Ambo Mineral Water
- Type: Bottled water
- Inception: 1930; 96 years ago
- Manufacturer: Ambo Mineral Water S.C.
- Available: Ethiopia, Kenya, Somalia, South Africa, Sudan, Saudi Arabia, United Arab Emirates, England, Sweden, United States and Toronto, Canada
- Website: ambomineralwater.com

= Ambo Mineral Water =

Mineral water brand

Ambo Mineral Water is a brand of naturally-carbonated bottled mineral water, sourced from the springs in Ambo Senkele, near the town of Ambo in central Ethiopia. It is a popular drink in Ethiopia, and has been described as the "oldest modern mineral water" and Ethiopia's "oldest mineral water bottler." It has been bottled since 1930. Since 2017, the company Ambo Mineral Water S.C. is owned by Coca-Cola Beverages Africa.

==History==
Ambo Mineral Water has been bottled since 1930. The last emperor of Ethiopia used to travel here to drink the water, which has been described as "holy water" by local residents per its prized status for having alleged restorative properties. Local residents have stated that the water can improve digestion, be used as to ease rheumatism and can cure ailments of the stomach. Generations ago, local farmers noticed lost cattle drinking the water.

==Source==
Ambo Mineral Water has been in business since 1930 and is sourced from a thermal mineral spring that has significant amounts of "natural calcium, magnesium, potassium, bicarbonates and carbon dioxide". The water is naturally carbonated by the carbon dioxide at the source. The water is derived from a volcanic fissure, from which it runs down a stream in a montane environment, and is collected in Ambo Senkele, Ethiopia. Ambo Senkele is approximately 130 kilometers from Addis Ababa.

==Today==
The company was purchased by SABMiller in 2009. In 2011, SABMiller invested around US$20 million modernizing the bottling plant and operations. After these improvements, the plant produced 40,000 glass bottles hourly. Previous output was approximately 12,000 bottles per hour. In November 2014, Ambo Mineral Water was jointly purchased by SABMiller PLC and SouthWest Development, with plans to join Coca-Cola as SABMiller. During this time, it was announced that Coca-Cola Company and Coca-Cola Sabco were going to form a new company named Coca-Cola Beverages Africa. According to Ambo's web site, it was purchased by CCBA in 2017. In a 2020 interview, the CEO of East African Bottling Share Company (EABSC) said that Ambo Mineral Water and EASBC were "sister companies" under CCBA.

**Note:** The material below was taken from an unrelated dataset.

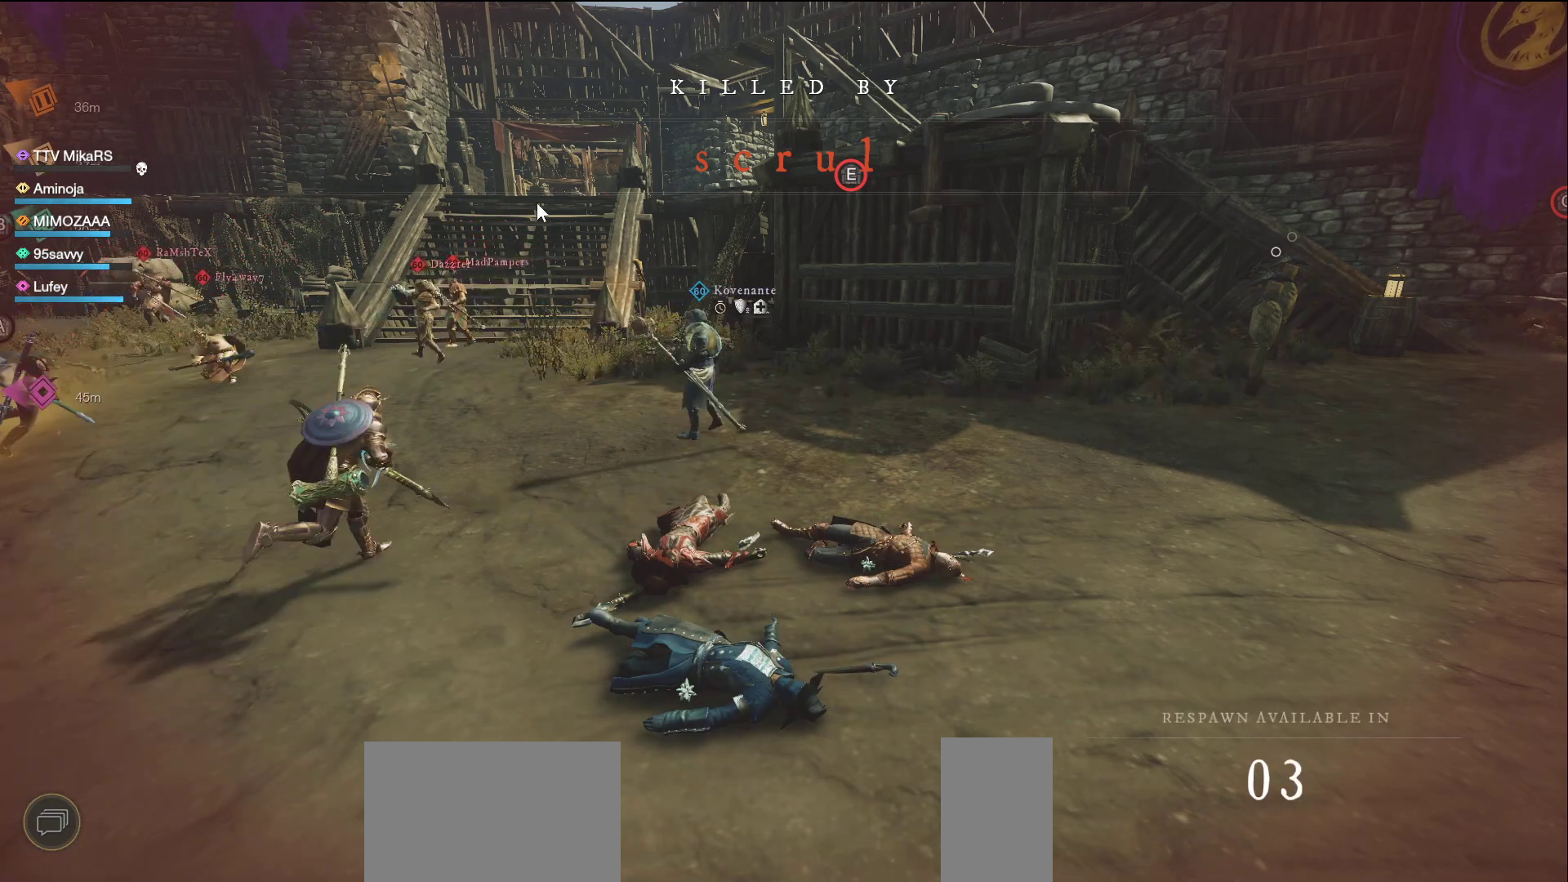
{"keys": [], "mouse": [], "events": [[33, "mouse_left", "down"], [100, "mouse_left", "up"]]}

Tours of the bottling factory are offered to the public.

Ambo is exported to Kenya, South Africa, Sudan, Saudi Arabia, the United Arab Emirates, England, Sweden, the United States and Toronto, Canada. It is bottled in 330 ML, 500 ML, 750 ML 1000 ML and 2000 ML bottles. The bottling plant operates 24 hours a day. It is sold in Ethiopian shops for around US$0.30 per bottle, and is typically priced higher in Ethiopian restaurants and hotels. At restaurants in New York City, it is sold for around US$6 per bottle.

===Products===
Ambo Mineral Water began to be packed in plastic bottles relatively recently, and prior to this was packed exclusively in glass bottles. New products introduced circa November 2014 were Ambo flavored water, which was formulated in several flavors, and Ambo Lite, a product with a lower mineral and carbonation content.